--- RAW DATA ---

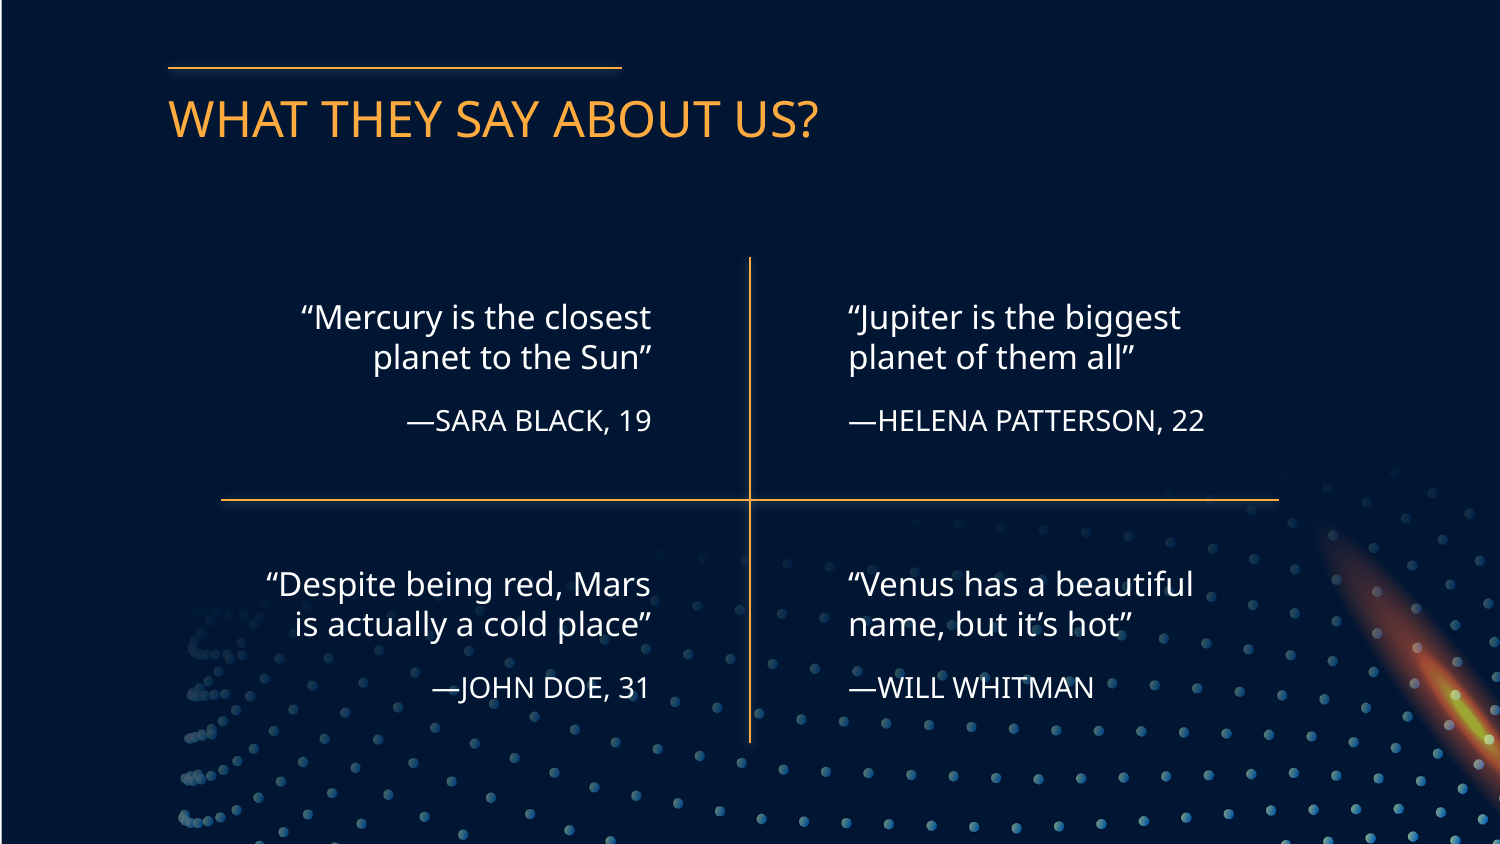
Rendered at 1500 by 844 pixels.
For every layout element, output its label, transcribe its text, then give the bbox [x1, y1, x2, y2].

subtitle “Venus has a beautiful name, but it’s hot” [833, 548, 1281, 648]
title —HELENA PATTERSON, 22 [833, 387, 1281, 449]
picture [0, 0, 1500, 844]
title —SARA BLACK, 19 [219, 387, 667, 449]
subtitle “Mercury is the closest planet to the Sun” [219, 280, 667, 381]
subtitle “Jupiter is the biggest planet of them all” [833, 280, 1281, 381]
subtitle “Despite being red, Mars is actually a cold place” [219, 548, 667, 648]
title —WILL WHITMAN [833, 654, 1281, 716]
title WHAT THEY SAY ABOUT US? [153, 72, 982, 228]
title —JOHN DOE, 31 [219, 654, 667, 716]
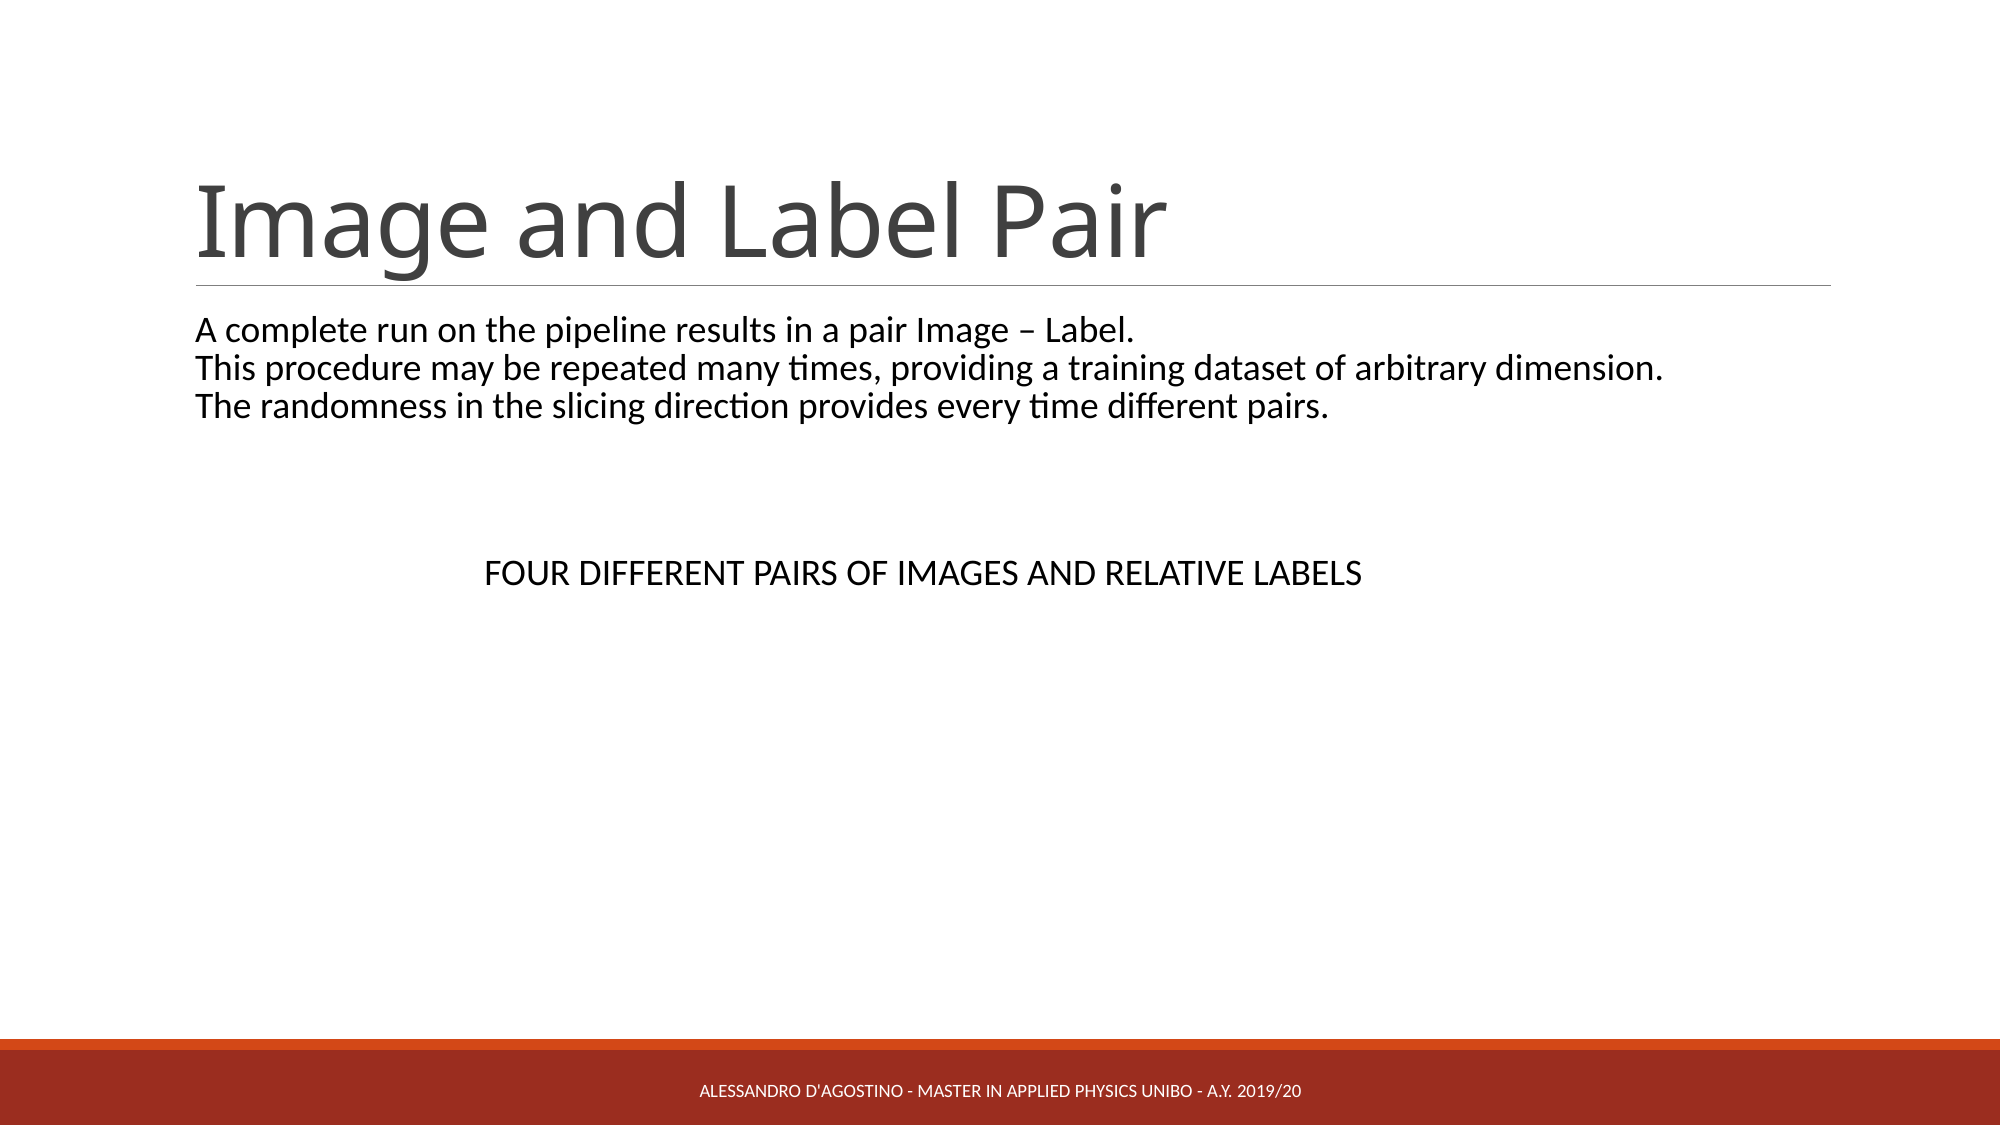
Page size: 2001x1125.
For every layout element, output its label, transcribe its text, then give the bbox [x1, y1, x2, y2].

text_box Alessandro d'Agostino - Master in Applied Physics UniBo - a.y. 2019/20 [604, 1059, 1396, 1120]
title Image and Label Pair [180, 47, 1831, 286]
text_box FOUR DIFFERENT PAIRS OF IMAGES AND RELATIVE LABELS [469, 549, 1494, 611]
text_box A complete run on the pipeline results in a pair Image – Label. This procedure may be repeated many times, providing a training dataset of arbitrary dimension. The randomness in the slicing direction provides every time different pairs. [180, 306, 1831, 459]
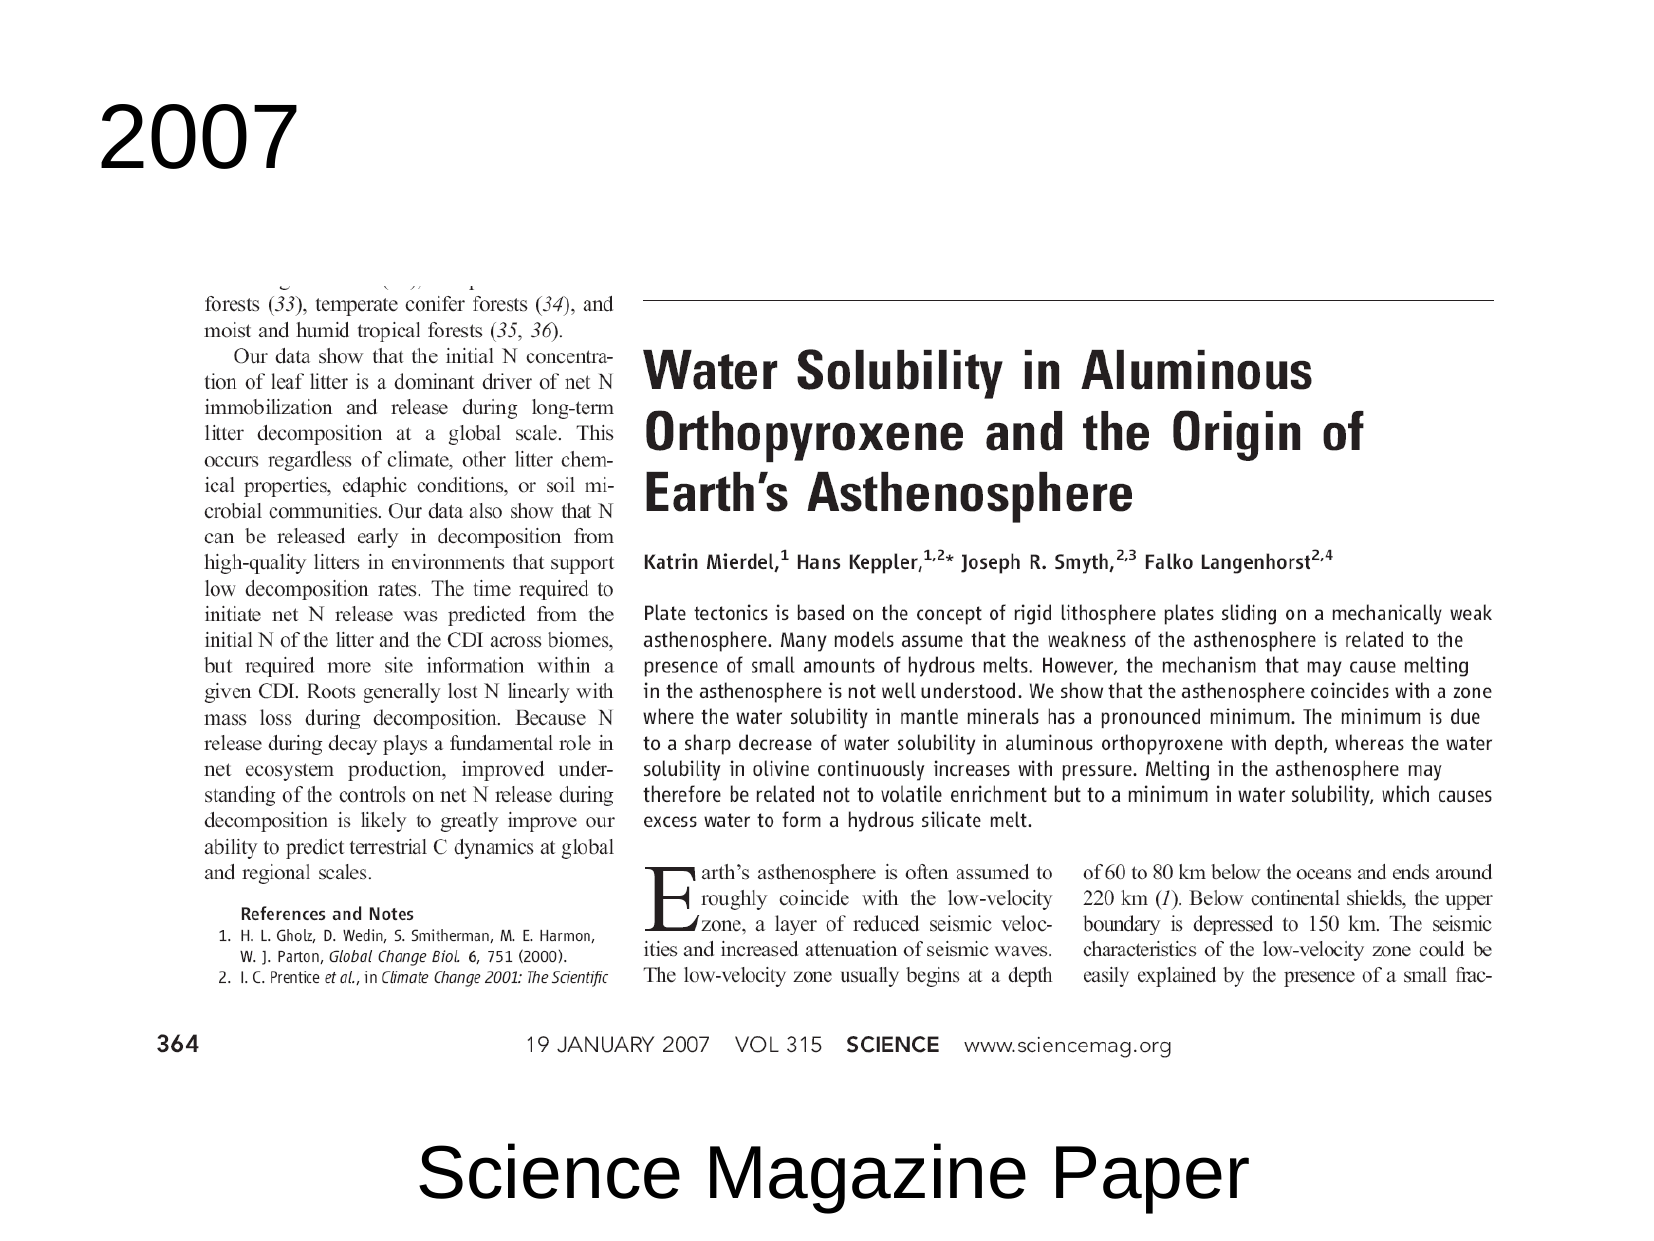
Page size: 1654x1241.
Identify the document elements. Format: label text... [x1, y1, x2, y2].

text_box Science Magazine Paper [151, 1102, 1516, 1227]
title 2007 [82, 27, 1489, 226]
picture [133, 286, 1544, 1075]
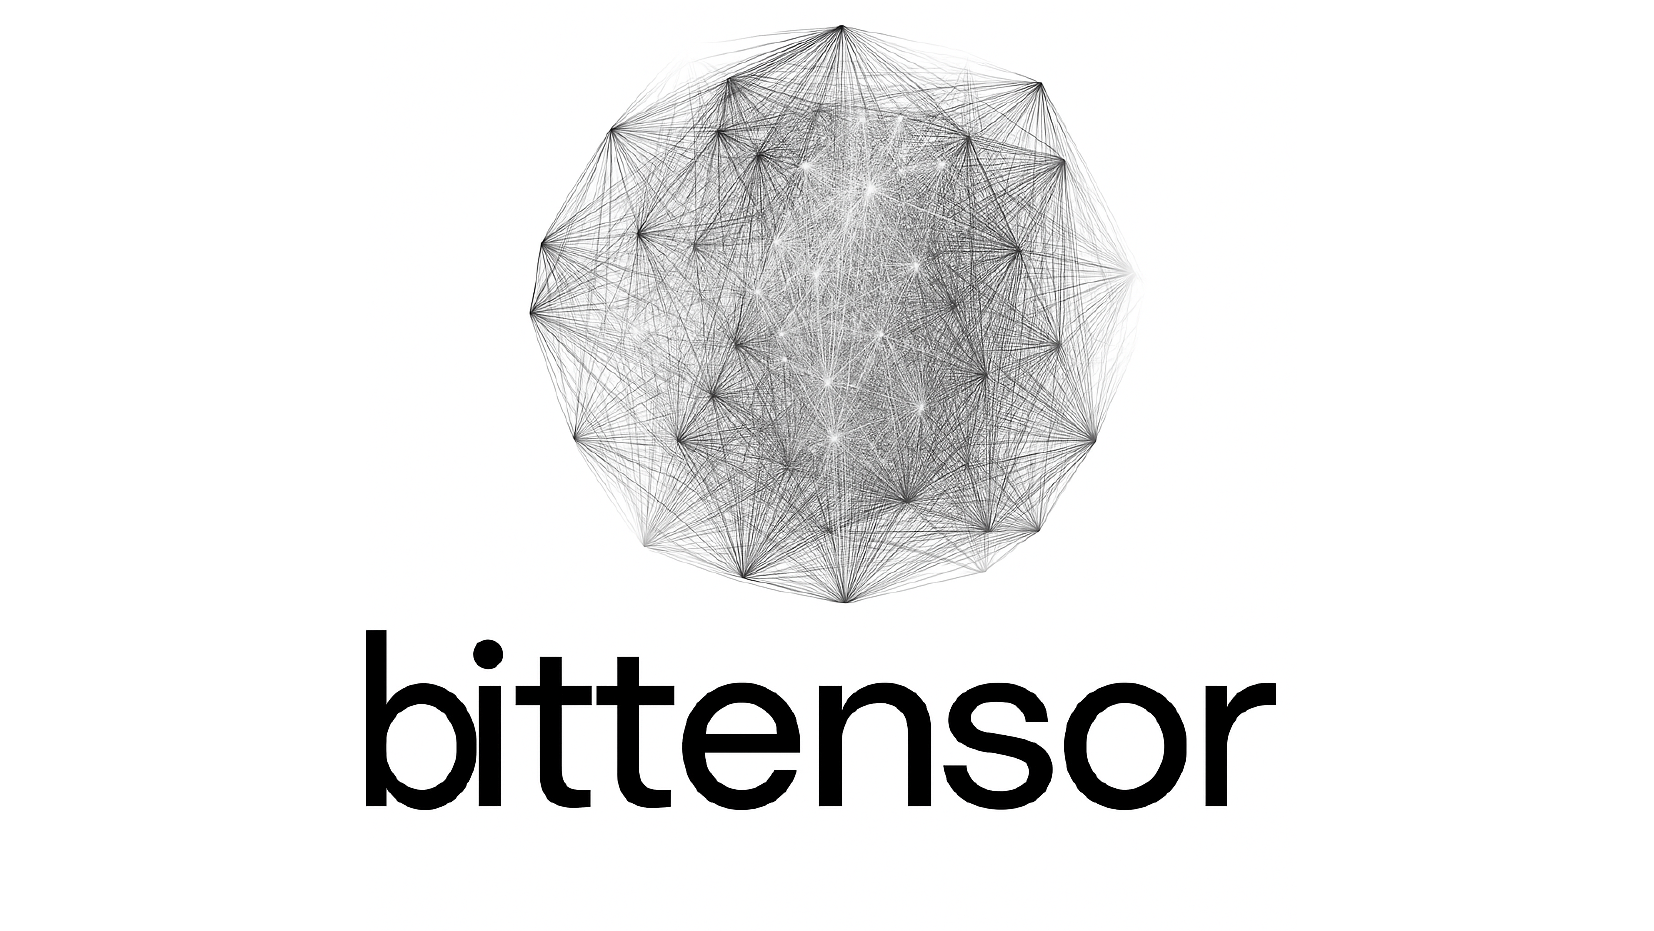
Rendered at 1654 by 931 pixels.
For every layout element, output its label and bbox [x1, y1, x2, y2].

picture [366, 2, 1297, 931]
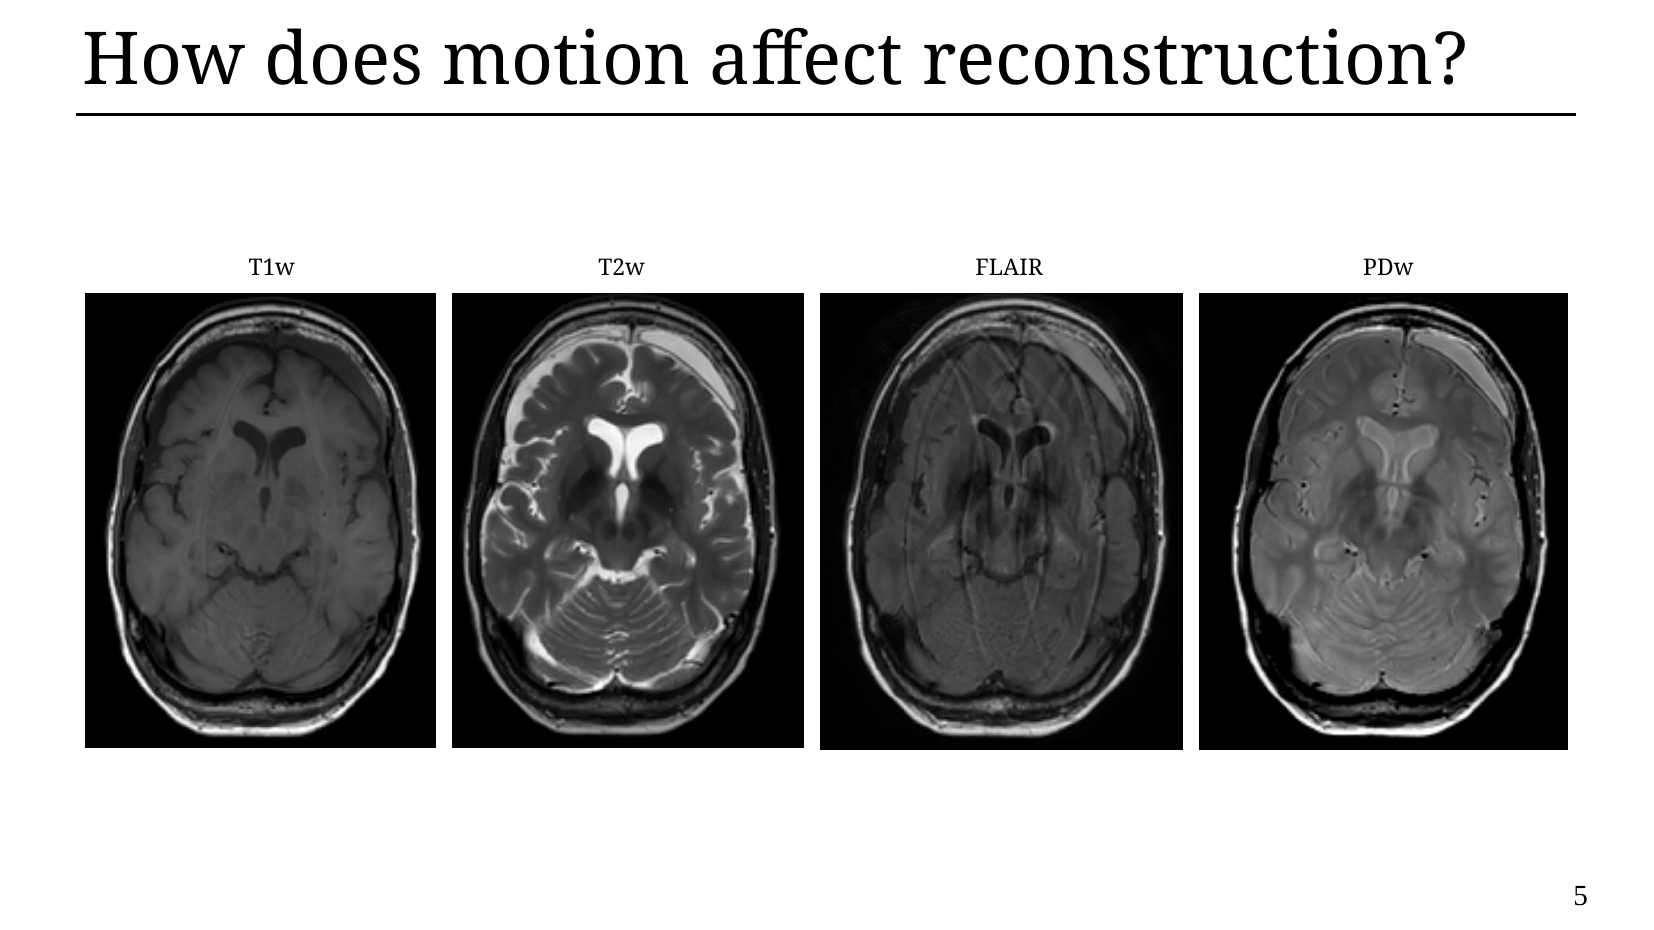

---

Scale the lines starting at the one containing "Rendered at 1654 by 931 pixels." and ending at the end of the records, and give only those lines again, requests included. Multiply every bounding-box coordinate in the answers by 1.2 and round to whole numbers, with halves rounded up. Leave the pictures out, and keep the numbers in the requests unchanged.

| SOLVED PROBLEM |
Rendered at 1654 by 931 pixels.
For every layout element, output its label and bbox [x1, y1, x2, y2].

picture [439, 2, 1556, 1117]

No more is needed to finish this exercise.